Task => Copy out the listing from its first line up to and including the line with "Dilimlemeden sıyırmaya, doğramadan hassas", putting "Siyah" in place of every "Sarı" and keeping everything else unchanged. Leave the pictures out of your answer.

Dataset excerpts =>
--- START ---

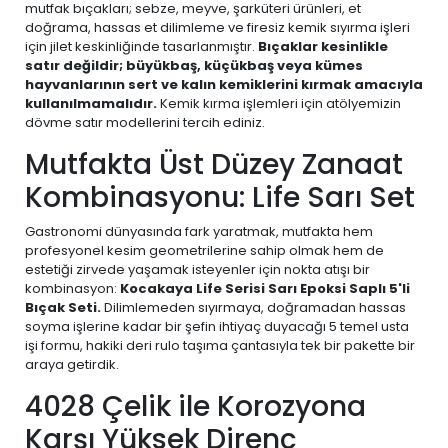
mutfak bıçakları; sebze, meyve, şarküteri ürünleri, et
doğrama, hassas et dilimleme ve firesiz kemik sıyırma işleri
için jilet keskinliğinde tasarlanmıştır.
Bıçaklar kesinlikle
satır değildir; büyükbaş, küçükbaş veya kümes
hayvanlarının sert ve kalın kemiklerini kırmak amacıyla
kullanılmamalıdır.
Kemik kırma işlemleri için atölyemizin
dövme satır modellerini tercih ediniz.
Mutfakta Üst Düzey Zanaat
Kombinasyonu: Life Sarı Set
Gastronomi dünyasında fark yaratmak, mutfakta hem
profesyonel kesim geometrilerine sahip olmak hem de
estetiği zirvede yaşamak isteyenler için nokta atışı bir
kombinasyon:
Kocakaya Life Serisi Sarı Epoksi Saplı 5'li
Bıçak Seti.
Dilimlemeden sıyırmaya, doğramadan hassas
soyma işlerine kadar bir şefin ihtiyaç duyacağı 5 temel usta
işi formu, hakiki deri rulo taşıma çantasıyla tek bir pakette bir
araya getirdik.
4028 Çelik ile Korozyona
Karşı Yüksek Direnç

--- END ---

Answer for this exercise =>
mutfak bıçakları; sebze, meyve, şarküteri ürünleri, et
doğrama, hassas et dilimleme ve firesiz kemik sıyırma işleri
için jilet keskinliğinde tasarlanmıştır.
Bıçaklar kesinlikle
satır değildir; büyükbaş, küçükbaş veya kümes
hayvanlarının sert ve kalın kemiklerini kırmak amacıyla
kullanılmamalıdır.
Kemik kırma işlemleri için atölyemizin
dövme satır modellerini tercih ediniz.
Mutfakta Üst Düzey Zanaat
Kombinasyonu: Life Siyah Set
Gastronomi dünyasında fark yaratmak, mutfakta hem
profesyonel kesim geometrilerine sahip olmak hem de
estetiği zirvede yaşamak isteyenler için nokta atışı bir
kombinasyon:
Kocakaya Life Serisi Siyah Epoksi Saplı 5'li
Bıçak Seti.
Dilimlemeden sıyırmaya, doğramadan hassas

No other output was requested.